TASK OBJECTIVE
Output only the lines of the entries that follow, starting at the one with "fx_px: 1010" and running down to the one with "f_number: 2.8", both included and unchanged.

INFORMATION

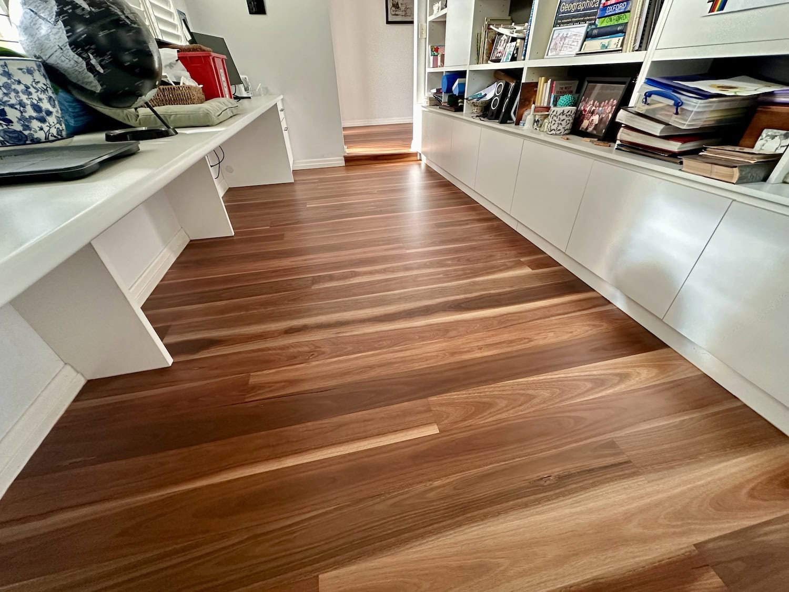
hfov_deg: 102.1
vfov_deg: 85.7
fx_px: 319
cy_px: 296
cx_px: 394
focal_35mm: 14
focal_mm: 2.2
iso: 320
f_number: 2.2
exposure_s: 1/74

---

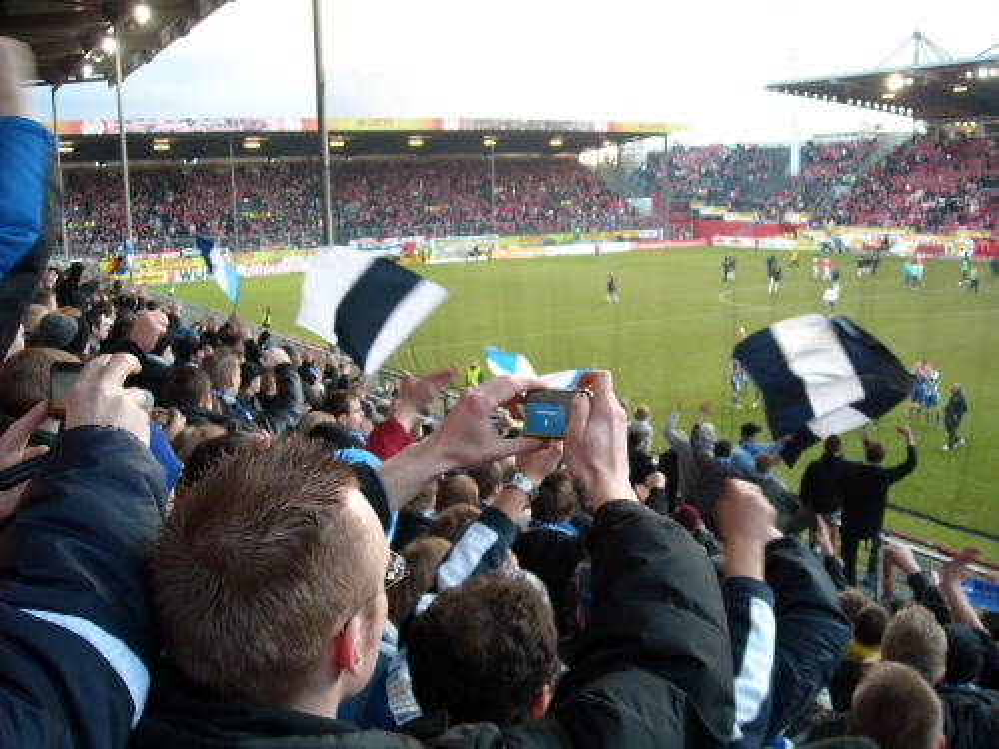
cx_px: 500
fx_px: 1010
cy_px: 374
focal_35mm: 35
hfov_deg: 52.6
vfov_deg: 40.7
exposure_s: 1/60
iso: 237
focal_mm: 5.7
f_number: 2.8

--

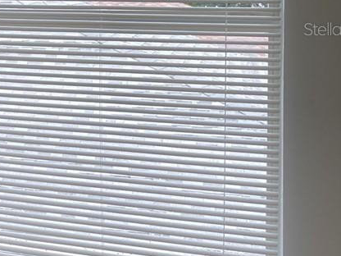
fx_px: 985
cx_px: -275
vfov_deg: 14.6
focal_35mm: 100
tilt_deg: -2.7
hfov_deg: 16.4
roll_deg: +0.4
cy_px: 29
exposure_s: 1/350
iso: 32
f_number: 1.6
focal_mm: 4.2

ANSWER SPACE
fx_px: 1010
cy_px: 374
focal_35mm: 35
hfov_deg: 52.6
vfov_deg: 40.7
exposure_s: 1/60
iso: 237
focal_mm: 5.7
f_number: 2.8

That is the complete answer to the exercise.